### To do
Below this line is a set of entries; quote exactly the lines from the line that contains "Para penulis warga yang memili" to the line that contains "SCARPIN: GUIA DE MODELOS E ESTILO", both lines included.

### Records for processing
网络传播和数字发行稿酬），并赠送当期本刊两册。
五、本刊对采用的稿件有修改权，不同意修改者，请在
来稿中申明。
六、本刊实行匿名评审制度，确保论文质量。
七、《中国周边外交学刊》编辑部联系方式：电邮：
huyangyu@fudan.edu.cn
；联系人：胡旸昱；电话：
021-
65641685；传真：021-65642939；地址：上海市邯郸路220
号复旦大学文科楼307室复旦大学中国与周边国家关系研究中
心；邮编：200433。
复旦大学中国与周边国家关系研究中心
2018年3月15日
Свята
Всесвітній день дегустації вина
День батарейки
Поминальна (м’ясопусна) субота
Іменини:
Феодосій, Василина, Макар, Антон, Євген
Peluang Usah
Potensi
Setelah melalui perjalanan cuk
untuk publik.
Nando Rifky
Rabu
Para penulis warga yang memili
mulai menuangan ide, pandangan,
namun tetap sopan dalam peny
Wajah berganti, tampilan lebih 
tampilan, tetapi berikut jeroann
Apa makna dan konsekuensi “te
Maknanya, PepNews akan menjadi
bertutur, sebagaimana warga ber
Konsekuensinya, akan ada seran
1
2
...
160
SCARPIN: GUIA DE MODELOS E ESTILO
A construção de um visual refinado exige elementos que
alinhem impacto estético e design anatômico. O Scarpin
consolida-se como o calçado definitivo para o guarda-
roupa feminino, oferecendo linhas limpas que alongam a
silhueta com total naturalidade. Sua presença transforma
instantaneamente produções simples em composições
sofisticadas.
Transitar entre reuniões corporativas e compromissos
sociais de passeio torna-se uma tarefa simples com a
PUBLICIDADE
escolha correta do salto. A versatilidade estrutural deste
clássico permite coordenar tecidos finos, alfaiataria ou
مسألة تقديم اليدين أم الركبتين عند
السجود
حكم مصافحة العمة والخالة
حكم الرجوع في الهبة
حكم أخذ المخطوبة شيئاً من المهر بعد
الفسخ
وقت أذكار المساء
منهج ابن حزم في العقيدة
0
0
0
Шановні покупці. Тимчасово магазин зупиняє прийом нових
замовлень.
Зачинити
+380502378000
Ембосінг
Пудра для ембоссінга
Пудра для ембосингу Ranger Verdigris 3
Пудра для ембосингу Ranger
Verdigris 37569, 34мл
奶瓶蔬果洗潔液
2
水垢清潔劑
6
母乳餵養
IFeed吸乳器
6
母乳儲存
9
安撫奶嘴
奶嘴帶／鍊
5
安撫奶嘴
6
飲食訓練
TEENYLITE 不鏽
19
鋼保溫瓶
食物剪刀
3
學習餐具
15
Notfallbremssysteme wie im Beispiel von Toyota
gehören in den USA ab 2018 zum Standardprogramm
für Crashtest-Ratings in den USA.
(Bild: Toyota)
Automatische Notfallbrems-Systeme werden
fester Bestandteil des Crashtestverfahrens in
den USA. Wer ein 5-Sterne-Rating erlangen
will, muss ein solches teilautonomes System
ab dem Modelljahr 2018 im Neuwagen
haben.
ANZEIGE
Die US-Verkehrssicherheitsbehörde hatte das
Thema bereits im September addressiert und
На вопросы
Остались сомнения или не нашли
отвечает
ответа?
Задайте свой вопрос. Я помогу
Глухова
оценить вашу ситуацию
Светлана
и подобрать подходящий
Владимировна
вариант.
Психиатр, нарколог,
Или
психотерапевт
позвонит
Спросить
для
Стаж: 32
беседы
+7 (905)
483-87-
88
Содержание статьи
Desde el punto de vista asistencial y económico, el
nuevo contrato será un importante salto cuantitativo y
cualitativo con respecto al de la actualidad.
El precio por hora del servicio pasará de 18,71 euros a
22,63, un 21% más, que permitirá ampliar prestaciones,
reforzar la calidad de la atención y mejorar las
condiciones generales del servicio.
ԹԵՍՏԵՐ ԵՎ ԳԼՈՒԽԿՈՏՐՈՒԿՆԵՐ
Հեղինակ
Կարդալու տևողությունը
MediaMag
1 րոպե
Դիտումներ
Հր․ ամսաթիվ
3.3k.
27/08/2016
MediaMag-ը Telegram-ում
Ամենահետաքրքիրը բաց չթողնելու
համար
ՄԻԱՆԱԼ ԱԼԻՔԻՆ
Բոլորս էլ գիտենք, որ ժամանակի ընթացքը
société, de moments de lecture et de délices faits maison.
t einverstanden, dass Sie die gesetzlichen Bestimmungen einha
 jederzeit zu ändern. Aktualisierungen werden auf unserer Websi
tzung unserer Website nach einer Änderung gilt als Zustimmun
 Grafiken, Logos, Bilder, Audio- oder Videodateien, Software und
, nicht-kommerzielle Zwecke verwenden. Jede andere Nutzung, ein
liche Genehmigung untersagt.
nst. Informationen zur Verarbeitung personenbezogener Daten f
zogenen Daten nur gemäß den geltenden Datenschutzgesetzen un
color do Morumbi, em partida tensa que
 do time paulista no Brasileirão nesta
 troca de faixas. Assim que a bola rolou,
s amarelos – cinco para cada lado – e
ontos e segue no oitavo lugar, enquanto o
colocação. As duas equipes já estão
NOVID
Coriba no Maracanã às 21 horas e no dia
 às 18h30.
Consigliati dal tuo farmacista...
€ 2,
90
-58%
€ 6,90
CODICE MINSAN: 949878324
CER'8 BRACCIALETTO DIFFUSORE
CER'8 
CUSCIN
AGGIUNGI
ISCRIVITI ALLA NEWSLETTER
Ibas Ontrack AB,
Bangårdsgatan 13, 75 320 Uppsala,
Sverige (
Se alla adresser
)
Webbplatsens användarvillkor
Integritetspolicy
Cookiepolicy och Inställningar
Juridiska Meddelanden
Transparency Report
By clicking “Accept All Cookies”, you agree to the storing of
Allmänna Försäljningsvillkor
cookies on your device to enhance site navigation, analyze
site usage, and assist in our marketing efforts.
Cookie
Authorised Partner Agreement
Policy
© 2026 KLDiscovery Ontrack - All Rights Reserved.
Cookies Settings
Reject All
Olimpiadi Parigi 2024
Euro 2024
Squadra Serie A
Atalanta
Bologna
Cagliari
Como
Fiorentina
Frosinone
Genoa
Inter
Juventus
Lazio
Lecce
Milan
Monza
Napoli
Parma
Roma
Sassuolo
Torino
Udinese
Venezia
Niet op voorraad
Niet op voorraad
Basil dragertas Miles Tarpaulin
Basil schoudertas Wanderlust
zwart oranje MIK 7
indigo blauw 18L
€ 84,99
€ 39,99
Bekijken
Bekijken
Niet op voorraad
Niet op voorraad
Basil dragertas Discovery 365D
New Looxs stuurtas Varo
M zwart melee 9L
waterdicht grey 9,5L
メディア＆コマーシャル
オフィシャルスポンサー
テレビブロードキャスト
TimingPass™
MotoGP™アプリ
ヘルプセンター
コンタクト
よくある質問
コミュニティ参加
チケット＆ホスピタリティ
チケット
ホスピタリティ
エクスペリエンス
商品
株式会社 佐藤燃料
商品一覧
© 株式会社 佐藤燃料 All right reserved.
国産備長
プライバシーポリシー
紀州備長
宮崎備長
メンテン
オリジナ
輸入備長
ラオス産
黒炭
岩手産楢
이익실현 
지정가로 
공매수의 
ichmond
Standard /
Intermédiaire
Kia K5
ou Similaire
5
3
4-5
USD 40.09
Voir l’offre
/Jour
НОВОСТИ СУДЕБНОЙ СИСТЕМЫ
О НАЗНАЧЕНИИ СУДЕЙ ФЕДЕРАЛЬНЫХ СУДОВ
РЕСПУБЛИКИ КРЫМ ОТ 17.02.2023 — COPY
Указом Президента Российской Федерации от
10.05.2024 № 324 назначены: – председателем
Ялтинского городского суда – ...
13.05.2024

### Answer for the task
Para penulis warga yang memili
mulai menuangan ide, pandangan,
namun tetap sopan dalam peny
Wajah berganti, tampilan lebih 
tampilan, tetapi berikut jeroann
Apa makna dan konsekuensi “te
Maknanya, PepNews akan menjadi
bertutur, sebagaimana warga ber
Konsekuensinya, akan ada seran
1
2
...
160
SCARPIN: GUIA DE MODELOS E ESTILO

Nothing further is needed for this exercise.